Try it: Output every entry below word for word, without its pictures.

Data:
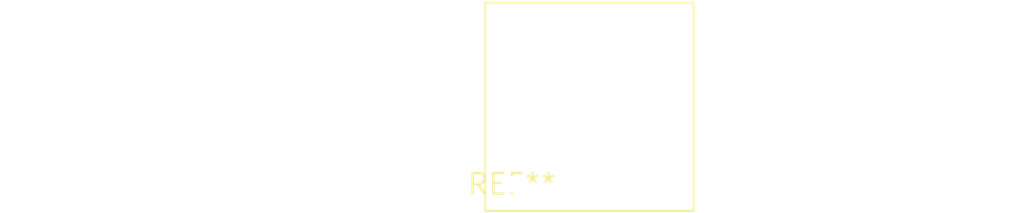
<source format=kicad_pcb>
(kicad_pcb (version 20240108) (generator pcbnew)

  (general
    (thickness 1.6)
  )

  (paper "A4")
  (layers
    (0 "F.Cu" signal)
    (31 "B.Cu" signal)
    (32 "B.Adhes" user "B.Adhesive")
    (33 "F.Adhes" user "F.Adhesive")
    (34 "B.Paste" user)
    (35 "F.Paste" user)
    (36 "B.SilkS" user "B.Silkscreen")
    (37 "F.SilkS" user "F.Silkscreen")
    (38 "B.Mask" user)
    (39 "F.Mask" user)
    (40 "Dwgs.User" user "User.Drawings")
    (41 "Cmts.User" user "User.Comments")
    (42 "Eco1.User" user "User.Eco1")
    (43 "Eco2.User" user "User.Eco2")
    (44 "Edge.Cuts" user)
    (45 "Margin" user)
    (46 "B.CrtYd" user "B.Courtyard")
    (47 "F.CrtYd" user "F.Courtyard")
    (48 "B.Fab" user)
    (49 "F.Fab" user)
    (50 "User.1" user)
    (51 "User.2" user)
    (52 "User.3" user)
    (53 "User.4" user)
    (54 "User.5" user)
    (55 "User.6" user)
    (56 "User.7" user)
    (57 "User.8" user)
    (58 "User.9" user)
  )

  (setup
    (pad_to_mask_clearance 0)
    (pcbplotparams
      (layerselection 0x00010fc_ffffffff)
      (plot_on_all_layers_selection 0x0000000_00000000)
      (disableapertmacros false)
      (usegerberextensions false)
      (usegerberattributes false)
      (usegerberadvancedattributes false)
      (creategerberjobfile false)
      (dashed_line_dash_ratio 12.000000)
      (dashed_line_gap_ratio 3.000000)
      (svgprecision 4)
      (plotframeref false)
      (viasonmask false)
      (mode 1)
      (useauxorigin false)
      (hpglpennumber 1)
      (hpglpenspeed 20)
      (hpglpendiameter 15.000000)
      (dxfpolygonmode false)
      (dxfimperialunits false)
      (dxfusepcbnewfont false)
      (psnegative false)
      (psa4output false)
      (plotreference false)
      (plotvalue false)
      (plotinvisibletext false)
      (sketchpadsonfab false)
      (subtractmaskfromsilk false)
      (outputformat 1)
      (mirror false)
      (drillshape 1)
      (scaleselection 1)
      (outputdirectory "")
    )
  )

  (net 0 "")

  (footprint "L_Radial_L12.6mm_W12.6mm_Px9.52mm_Py9.52mm_Pulse_LP-37" (layer "F.Cu") (at 0 0))

)

</source>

Written response:
<source format=kicad_pcb>
(kicad_pcb (version 20240108) (generator pcbnew)

  (general
    (thickness 1.6)
  )

  (paper "A4")
  (layers
    (0 "F.Cu" signal)
    (31 "B.Cu" signal)
    (32 "B.Adhes" user "B.Adhesive")
    (33 "F.Adhes" user "F.Adhesive")
    (34 "B.Paste" user)
    (35 "F.Paste" user)
    (36 "B.SilkS" user "B.Silkscreen")
    (37 "F.SilkS" user "F.Silkscreen")
    (38 "B.Mask" user)
    (39 "F.Mask" user)
    (40 "Dwgs.User" user "User.Drawings")
    (41 "Cmts.User" user "User.Comments")
    (42 "Eco1.User" user "User.Eco1")
    (43 "Eco2.User" user "User.Eco2")
    (44 "Edge.Cuts" user)
    (45 "Margin" user)
    (46 "B.CrtYd" user "B.Courtyard")
    (47 "F.CrtYd" user "F.Courtyard")
    (48 "B.Fab" user)
    (49 "F.Fab" user)
    (50 "User.1" user)
    (51 "User.2" user)
    (52 "User.3" user)
    (53 "User.4" user)
    (54 "User.5" user)
    (55 "User.6" user)
    (56 "User.7" user)
    (57 "User.8" user)
    (58 "User.9" user)
  )

  (setup
    (pad_to_mask_clearance 0)
    (pcbplotparams
      (layerselection 0x00010fc_ffffffff)
      (plot_on_all_layers_selection 0x0000000_00000000)
      (disableapertmacros false)
      (usegerberextensions false)
      (usegerberattributes false)
      (usegerberadvancedattributes false)
      (creategerberjobfile false)
      (dashed_line_dash_ratio 12.000000)
      (dashed_line_gap_ratio 3.000000)
      (svgprecision 4)
      (plotframeref false)
      (viasonmask false)
      (mode 1)
      (useauxorigin false)
      (hpglpennumber 1)
      (hpglpenspeed 20)
      (hpglpendiameter 15.000000)
      (dxfpolygonmode false)
      (dxfimperialunits false)
      (dxfusepcbnewfont false)
      (psnegative false)
      (psa4output false)
      (plotreference false)
      (plotvalue false)
      (plotinvisibletext false)
      (sketchpadsonfab false)
      (subtractmaskfromsilk false)
      (outputformat 1)
      (mirror false)
      (drillshape 1)
      (scaleselection 1)
      (outputdirectory "")
    )
  )

  (net 0 "")

  (footprint "L_Radial_L12.6mm_W12.6mm_Px9.52mm_Py9.52mm_Pulse_LP-37" (layer "F.Cu") (at 0 0))

)

</source>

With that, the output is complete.